Seventy years after the U.S. Supreme Court declared it unconstitutional, school segregation persists throughout the country.
In May 1954, the Supreme Court ruled in Brown v. Board of Education that separating students based on their skin color violated the 14th Amendment of the Constitution and nullified the nineteenth century “separate but equal” tenet.
Since its official end, the evidence for school segregation’s socioeconomic costs has mounted. Research shows that segregation widens the achievement gaps among students of color and harms their educational experience.
“Racial segregation is harmful,” a 2022 Stanford study noted, “because it concentrates minority students in high-poverty schools.”
Aiming to make the best out of this grim reality, national organizations and activists have advocated for building and sustaining community schools. For instance, in 2019, United Teachers Los Angeles compelled the city’s Unified School District to open thirty such schools, and Philadelphia partially pays for its twenty community schools through a beverage tax.
Woven into the fabric of the community, these schools tend to reflect the local population, incorporate its culture, enable students to walk or ride their bikes to school, and make it easier for parents and legal guardians to get involved.
As with the harms of segregation, the positive effects of community schools are backed up by research. Evidence shows community schools reduce absenteeism, mend behavior, and boost learning and graduation rates.
Other benefits include providing “safe havens” for low-income kids, hosting after-school and weekend activities, helping school districts meet such needs as space for professional development, and doubling as youth centers.
Community schools “can operate as a hub,” noted the Washington, D.C.-based Brookings Institution, “not just of services, but of engagement, learning, and collaborative approaches that the entire community can take part in.”
I spent the 2008-09 school year filming daily activities in Duval Elementary, a community school on the economically disadvantaged east side of Gainesville, Florida. I had heard of the school’s academic success, and I wanted to document its story.
In 2003, Duval went from a grade of F to an A on its average high-stakes state-standardized test scores. And it maintained its academic excellence through 2008. When I walked in the door for the first time, I felt shocked to see that while the faculty and administration were racially diverse and middle-class, the students were 99 percent Black.
As a community school, Duval served as a lifeline to its students, 95 percent of whom qualified for universal free meals. For a large proportion of them, getting consistent nourishment meant having to go to the school cafeteria on weekends and holidays, as well.
Duval kept its doors open to the students’ parents and legal guardians, too. Math and reading teacher Gloria Jean Merriex—the protagonist of my documentary, Class of Her Own, offered Saturday test-prep sleepovers to third-, fourth-, and fifth-graders, as well as evening classes to adults.
“She invited any parent who wanted to come in and check on their kid or what not,” Anthony Guice, father of one of Merriex’s former students, says in the documentary.
Living and working in the community enabled Merriex to forge a two-way connection with parents.

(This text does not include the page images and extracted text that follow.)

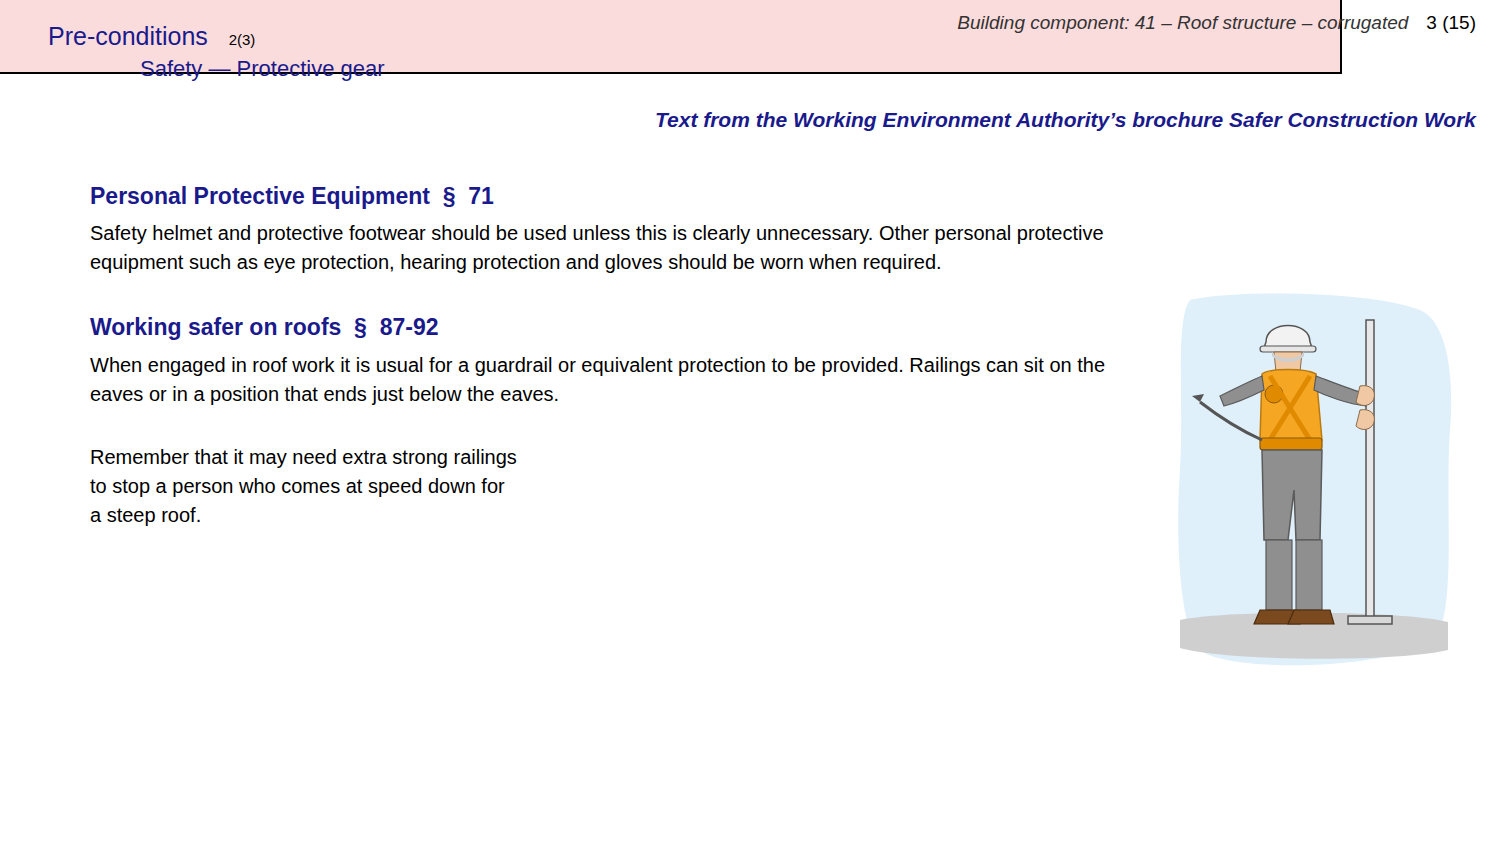Pre-conditions 2(3)
Safety — Protective gear
Building component: 41 – Roof structure – corrugated3 (15)
Text from the Working Environment Authority’s brochure Safer Construction Work
Personal Protective Equipment § 71
Safety helmet and protective footwear should be used unless this is clearly unnecessary. Other personal protective equipment such as eye protection, hearing protection and gloves should be worn when required.
Working safer on roofs § 87-92
When engaged in roof work it is usual for a guardrail or equivalent protection to be provided. Railings can sit on the eaves or in a position that ends just below the eaves.
Remember that it may need extra strong railings
to stop a person who comes at speed down for
a steep roof.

“She sometimes used to go by their house, especially a lot of kids that are really going through a lot,” says Guice, who showed up at Merriex’s classroom nearly every day after his nightshift, initially to sharpen his math skills and ultimately to help her manage class sizes of up to fifty students.
Merriex reinvented instructions for vulnerable children and played a crucial role in the school’s state standardized test success. It was the community school structure that empowered her to rewrite the curriculum to meet her students where they were, practice tough love, and infuse her lessons with hip-hop, dance, and church-choir-like chanting.
Her innovations paid long-term dividends to her students, many of whom went on to college and professional careers. They also contributed to Duval’s unprecedented success, which brought in a great deal of additional funding. In 2005, the school became an arts academy. It stood as a beacon of light and a source of pride for an underserved community.
But that proved short-lived. In 2008, Merriex died of a diabetic stroke at the age of fifty-eight. In 2009, Duval failed the state standardized test. In 2015, it shut down.
East side residents have told me that Duval’s closing has left a gaping hole in the community.
A recent proposal to the School Board of Alachua County calls for transforming the former Duval building into a cultural youth center.
The lesson for our educational system is clear: While continuing to strive for school desegregation, support community schools. They may provide one of our best opportunities for education equity.